When testing kits arrived at Franklin County Technical School in Turners Falls late last week, school nurses were ready to launch the program, according to Superintendent Rick Martin. Pooled testing officially began for students and faculty on Thursday.

“We would have liked to have the kits to start the year off,” he said. “Without having the pooled testing, it does raise a little bit of anxiety for kids and family and staff not knowing.”

When testing kits did arrive, school nurses were prepared.

“It was a quick turnaround, and that’s a credit to our nurses,” he said.

School nurse Kellie Grybko said the impact of the delay is hard to tell.

“Kids at this age, they don’t present symptoms, a lot of them,” she said. “Their immune systems are good. They show no symptoms, which is why testing is so important.”

At the Mohawk Trail Regional School District — where pooled testing is new this year — Superintendent Sheryl Stanton said the district is now working to ensure the personnel are in place when the program is scheduled to start in the district next Thursday.

Stanton said that “right out of the gate,” she had heard the program was likely over-enrolled, so the district planned for a start in late September or early October.

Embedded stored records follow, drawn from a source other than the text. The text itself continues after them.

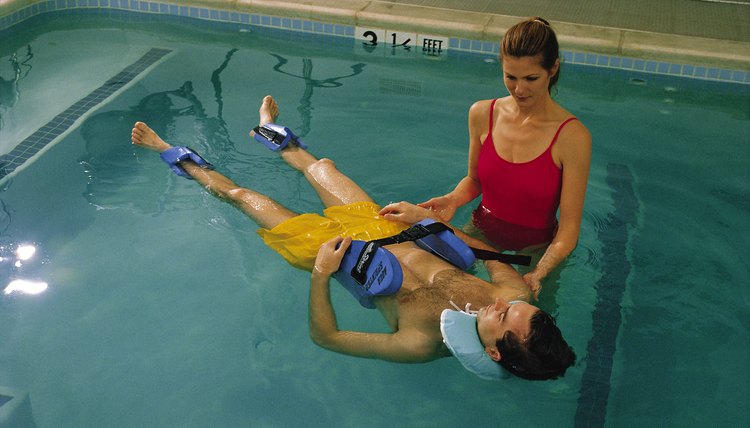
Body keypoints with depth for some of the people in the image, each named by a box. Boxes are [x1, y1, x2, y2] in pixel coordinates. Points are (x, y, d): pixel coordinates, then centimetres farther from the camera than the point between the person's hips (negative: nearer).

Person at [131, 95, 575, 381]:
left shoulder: (422, 345, -41)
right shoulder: (515, 296, -26)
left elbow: (324, 337, -31)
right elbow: (495, 257, -1)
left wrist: (320, 275, -35)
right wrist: (427, 219, -4)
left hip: (336, 251, -5)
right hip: (388, 231, 5)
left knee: (239, 194, 11)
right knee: (321, 166, 26)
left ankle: (178, 157, 41)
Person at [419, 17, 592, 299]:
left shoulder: (572, 137, -20)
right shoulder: (482, 114, -6)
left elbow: (568, 230, -18)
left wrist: (537, 275, -33)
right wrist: (452, 200, -10)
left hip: (537, 249, -3)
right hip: (480, 234, 4)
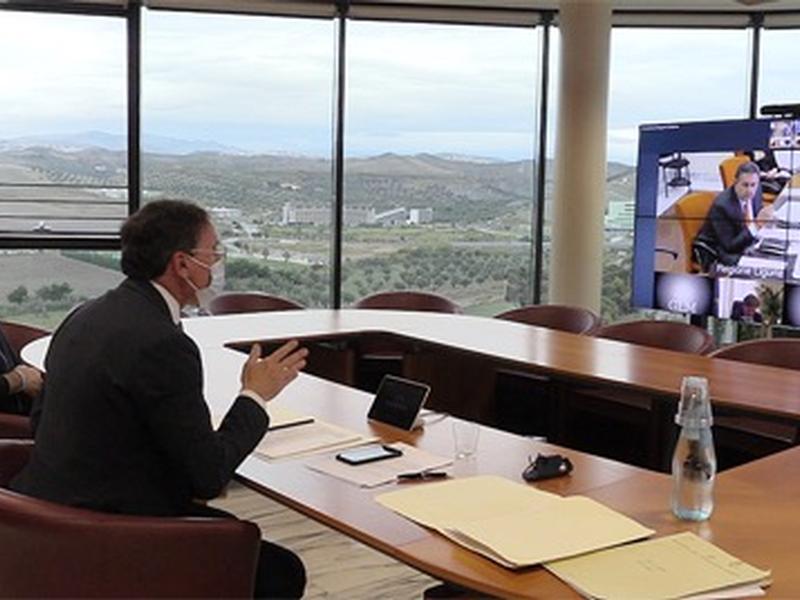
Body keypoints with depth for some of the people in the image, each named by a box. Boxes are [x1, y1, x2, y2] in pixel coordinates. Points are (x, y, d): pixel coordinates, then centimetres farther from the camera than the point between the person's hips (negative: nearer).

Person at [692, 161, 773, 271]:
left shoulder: (754, 192, -8)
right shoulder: (722, 205, -28)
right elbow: (729, 246, -29)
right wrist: (755, 226, -40)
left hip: (741, 243, 7)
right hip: (713, 251, -7)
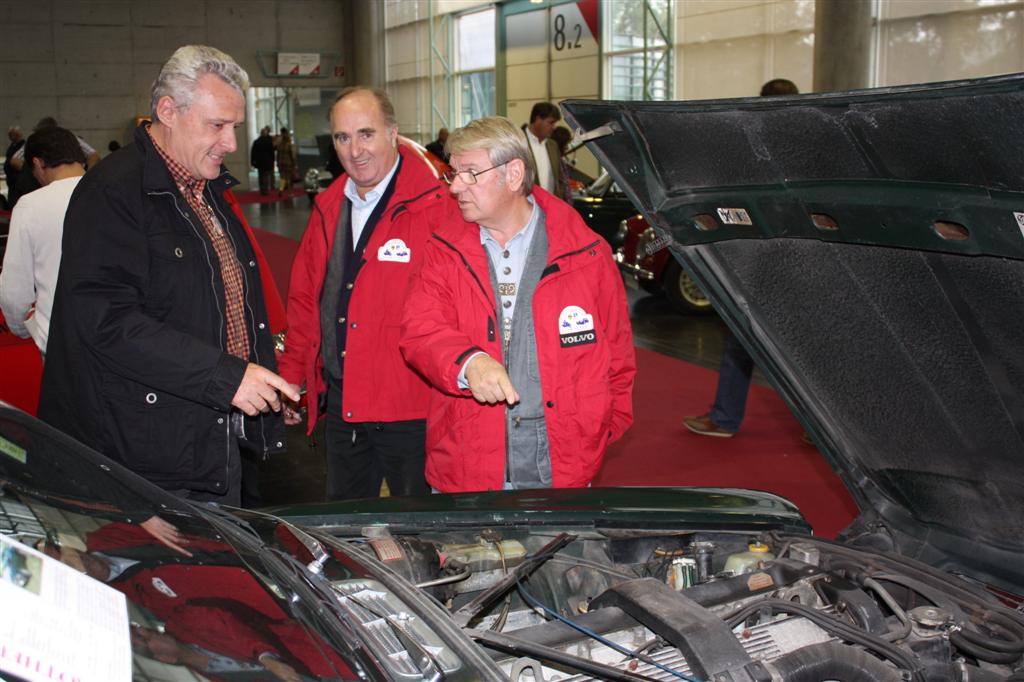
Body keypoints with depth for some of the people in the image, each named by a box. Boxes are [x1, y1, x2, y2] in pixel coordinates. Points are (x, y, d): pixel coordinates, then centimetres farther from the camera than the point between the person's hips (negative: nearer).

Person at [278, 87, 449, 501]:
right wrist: (291, 377, 13)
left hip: (409, 409, -6)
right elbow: (303, 299, 16)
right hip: (340, 407, 7)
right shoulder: (329, 208, 10)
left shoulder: (436, 207, -12)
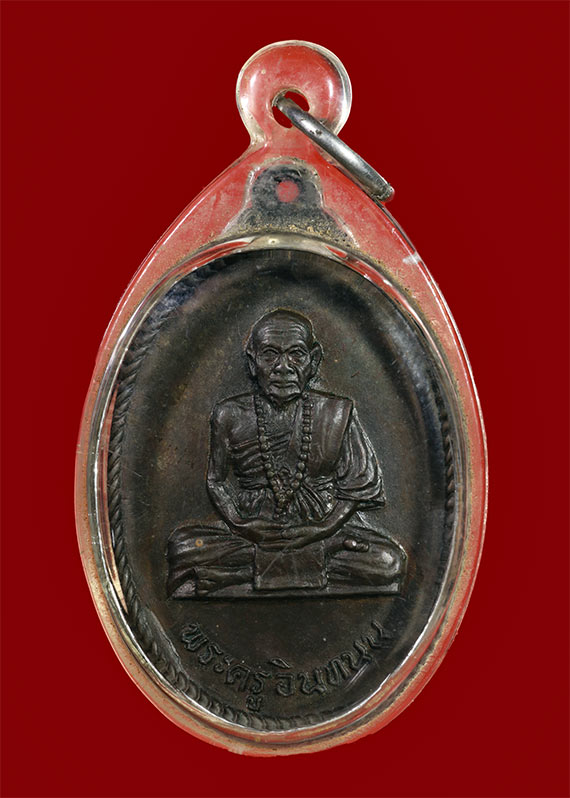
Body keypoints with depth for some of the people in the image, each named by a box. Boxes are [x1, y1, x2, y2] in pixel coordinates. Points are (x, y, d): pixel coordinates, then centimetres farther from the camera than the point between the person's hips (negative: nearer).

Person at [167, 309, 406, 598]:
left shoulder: (337, 414, 1)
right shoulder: (230, 416, 3)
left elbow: (360, 487, 1)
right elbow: (220, 483, 8)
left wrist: (323, 528, -14)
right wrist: (240, 524, -11)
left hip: (325, 526, 0)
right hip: (255, 529, 1)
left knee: (386, 561, -29)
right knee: (183, 545, -25)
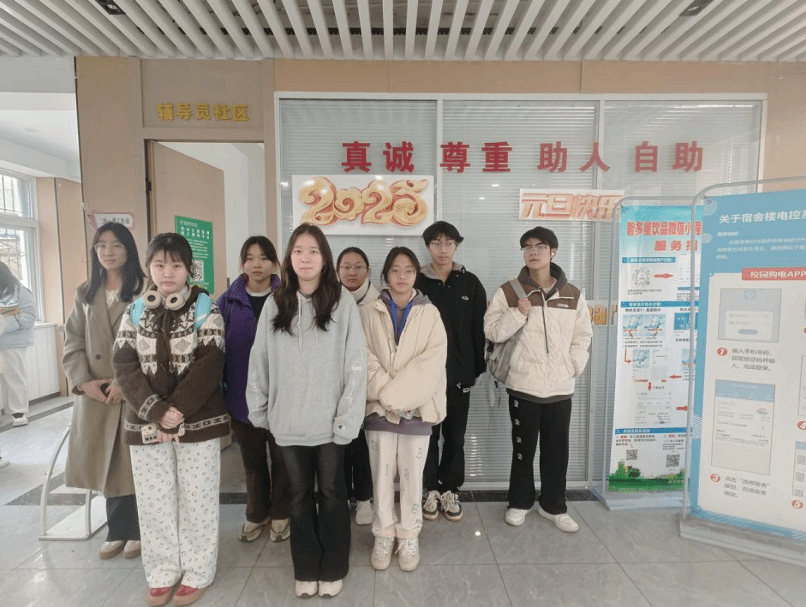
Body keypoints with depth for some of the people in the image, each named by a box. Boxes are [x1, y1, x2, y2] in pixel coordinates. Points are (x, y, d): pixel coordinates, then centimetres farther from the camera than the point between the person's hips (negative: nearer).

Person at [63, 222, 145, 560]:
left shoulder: (144, 291, -5)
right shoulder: (85, 294, 11)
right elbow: (72, 342, 8)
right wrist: (83, 381, -6)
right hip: (96, 395, 4)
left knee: (134, 463, 5)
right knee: (107, 463, 11)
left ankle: (136, 531, 23)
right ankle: (118, 531, 28)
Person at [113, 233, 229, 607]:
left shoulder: (205, 309, -4)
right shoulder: (135, 312, 6)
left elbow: (209, 365, -12)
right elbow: (124, 367, -1)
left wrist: (175, 411, -18)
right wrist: (156, 411, -14)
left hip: (198, 421, -3)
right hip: (146, 423, 3)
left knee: (196, 499, 7)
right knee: (154, 500, 13)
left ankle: (197, 572, 26)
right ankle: (162, 572, 32)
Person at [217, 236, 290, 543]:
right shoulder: (228, 301, 1)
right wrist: (221, 392, -1)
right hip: (243, 398, 2)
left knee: (281, 458, 12)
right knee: (252, 460, 18)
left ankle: (280, 514, 34)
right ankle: (256, 514, 39)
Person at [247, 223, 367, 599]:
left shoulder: (343, 302, -8)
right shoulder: (275, 304, 1)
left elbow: (356, 364, -10)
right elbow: (260, 362, 5)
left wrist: (348, 419, -12)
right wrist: (259, 411, 6)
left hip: (329, 423, -2)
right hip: (288, 423, 3)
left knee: (331, 494, 14)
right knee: (299, 496, 17)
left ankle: (332, 569, 34)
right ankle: (305, 569, 36)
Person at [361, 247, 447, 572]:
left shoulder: (430, 314, 1)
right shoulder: (370, 314, 3)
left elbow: (430, 363, -8)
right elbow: (366, 360, -3)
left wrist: (398, 396, -14)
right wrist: (386, 396, -13)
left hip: (416, 408, 0)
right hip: (379, 407, 1)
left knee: (412, 475, 8)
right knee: (382, 474, 9)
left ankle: (409, 537, 27)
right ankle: (383, 535, 28)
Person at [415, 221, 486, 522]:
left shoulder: (470, 283, 4)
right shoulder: (417, 283, 0)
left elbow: (478, 329, 4)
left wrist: (478, 367, 0)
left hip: (459, 373, 1)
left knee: (455, 436, 11)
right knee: (429, 435, 9)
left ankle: (450, 490, 27)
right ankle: (431, 489, 25)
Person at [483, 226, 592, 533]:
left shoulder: (573, 294, 5)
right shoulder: (509, 292, -2)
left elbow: (582, 336, 11)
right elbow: (493, 331, -5)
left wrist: (573, 365, -2)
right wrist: (518, 313, -19)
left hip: (561, 387, 2)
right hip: (523, 385, -2)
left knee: (557, 450, 13)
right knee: (523, 448, 11)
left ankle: (553, 505, 32)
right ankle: (520, 502, 31)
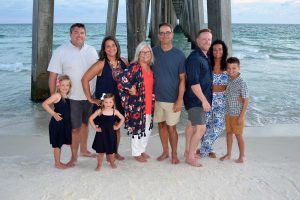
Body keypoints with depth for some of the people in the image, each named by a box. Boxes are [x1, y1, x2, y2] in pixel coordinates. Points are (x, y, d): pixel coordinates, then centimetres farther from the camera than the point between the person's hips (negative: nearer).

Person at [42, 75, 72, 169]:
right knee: (57, 144, 5)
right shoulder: (57, 95, -16)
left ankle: (58, 162, 30)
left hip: (65, 123, 7)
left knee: (60, 143, 17)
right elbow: (44, 104, -20)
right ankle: (57, 163, 18)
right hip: (57, 123, -7)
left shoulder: (67, 96, 5)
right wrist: (53, 114, -21)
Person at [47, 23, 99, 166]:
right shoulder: (61, 51, -10)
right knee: (74, 128, 2)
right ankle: (74, 156, 19)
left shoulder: (91, 51, 3)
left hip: (89, 95, 5)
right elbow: (53, 76, -11)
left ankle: (84, 149, 37)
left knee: (85, 123, 19)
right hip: (71, 97, -4)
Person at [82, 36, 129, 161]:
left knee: (117, 128, 14)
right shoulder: (101, 64, -14)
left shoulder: (123, 62, 1)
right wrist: (90, 98, -14)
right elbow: (85, 79, -16)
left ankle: (115, 152, 30)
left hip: (119, 101, 5)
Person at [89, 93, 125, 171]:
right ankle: (99, 165, 21)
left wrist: (117, 126, 1)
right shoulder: (100, 111, -9)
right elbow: (91, 119, -4)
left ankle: (112, 163, 34)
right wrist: (95, 128, -6)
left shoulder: (115, 111, -6)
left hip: (111, 134, 1)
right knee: (100, 151, 6)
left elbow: (122, 119, 8)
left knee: (111, 150, 12)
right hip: (101, 133, -1)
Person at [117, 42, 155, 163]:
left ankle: (142, 150, 33)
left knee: (147, 129, 16)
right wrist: (131, 89, -16)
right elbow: (122, 79, -26)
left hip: (149, 104, 7)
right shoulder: (134, 67, -13)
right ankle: (136, 153, 18)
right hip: (137, 104, -7)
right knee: (137, 128, 2)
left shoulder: (151, 68, 9)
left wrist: (153, 100, 12)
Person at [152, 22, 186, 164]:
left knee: (171, 127, 2)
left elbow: (182, 79, -7)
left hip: (172, 99, -3)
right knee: (161, 125, 13)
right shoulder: (154, 52, 1)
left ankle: (174, 154, 21)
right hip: (157, 97, 4)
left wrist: (180, 99, -12)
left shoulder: (179, 55, -8)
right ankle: (165, 151, 30)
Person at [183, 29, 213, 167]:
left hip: (199, 98, 10)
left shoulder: (204, 57, 11)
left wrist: (205, 99, 19)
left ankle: (188, 151, 31)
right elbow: (193, 83, -25)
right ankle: (190, 157, 4)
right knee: (200, 128, -8)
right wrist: (204, 100, -24)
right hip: (196, 99, -10)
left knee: (191, 124, 18)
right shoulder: (195, 58, -20)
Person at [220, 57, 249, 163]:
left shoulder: (241, 83, -18)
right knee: (229, 133, 16)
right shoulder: (228, 80, 1)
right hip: (228, 113, 6)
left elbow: (246, 101, -16)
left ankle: (242, 156, 23)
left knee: (238, 135, 6)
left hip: (237, 114, -6)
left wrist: (241, 116, -17)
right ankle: (228, 154, 30)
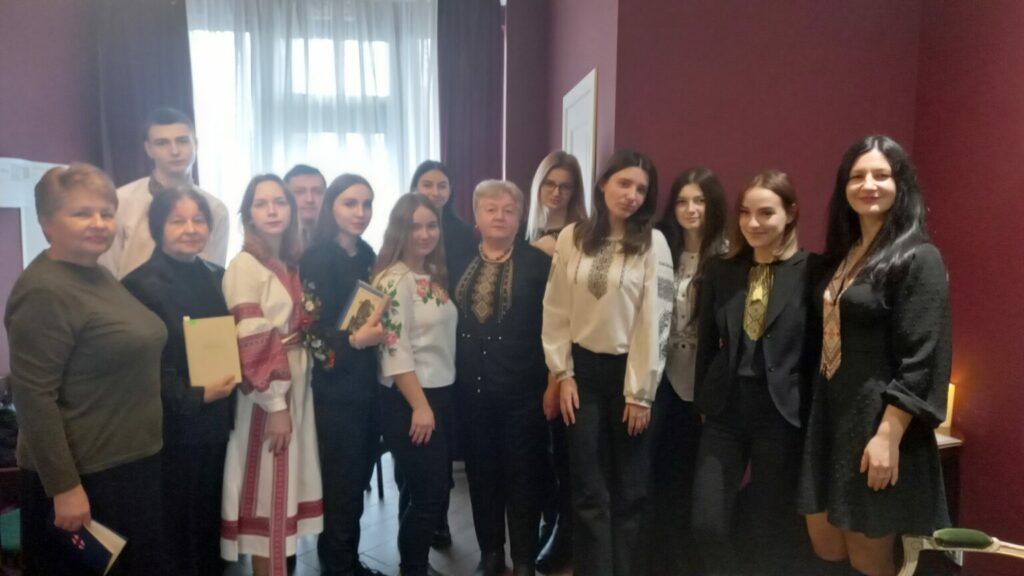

“We’ve been working to make sure we have personnel,” Stanton said. “We’re adding a school nurse to our health team, so we have people to manage the continued COVID responses that we have to have.”

The district participated in the BinaxNOW rapid testing program for symptomatic students last year.

“We felt like we had gained the experience,” she said. “We also felt that with the delta variant, being able to test asymptomatic and catch COVID prior to symptoms was an important layer of mitigation we could add.”

Proietti noted that although the delay has been frustrating to school officials in Greenfield, the district has managed to control potential spread using its in-place COVID-19-related protocols.

“We’re super, super proud of how well our communities in the school have followed protocols,” she said. “We’ve had cases each week of people in the schools, but it’s in the single digits, and it’s traced back to something that happened outside of school.”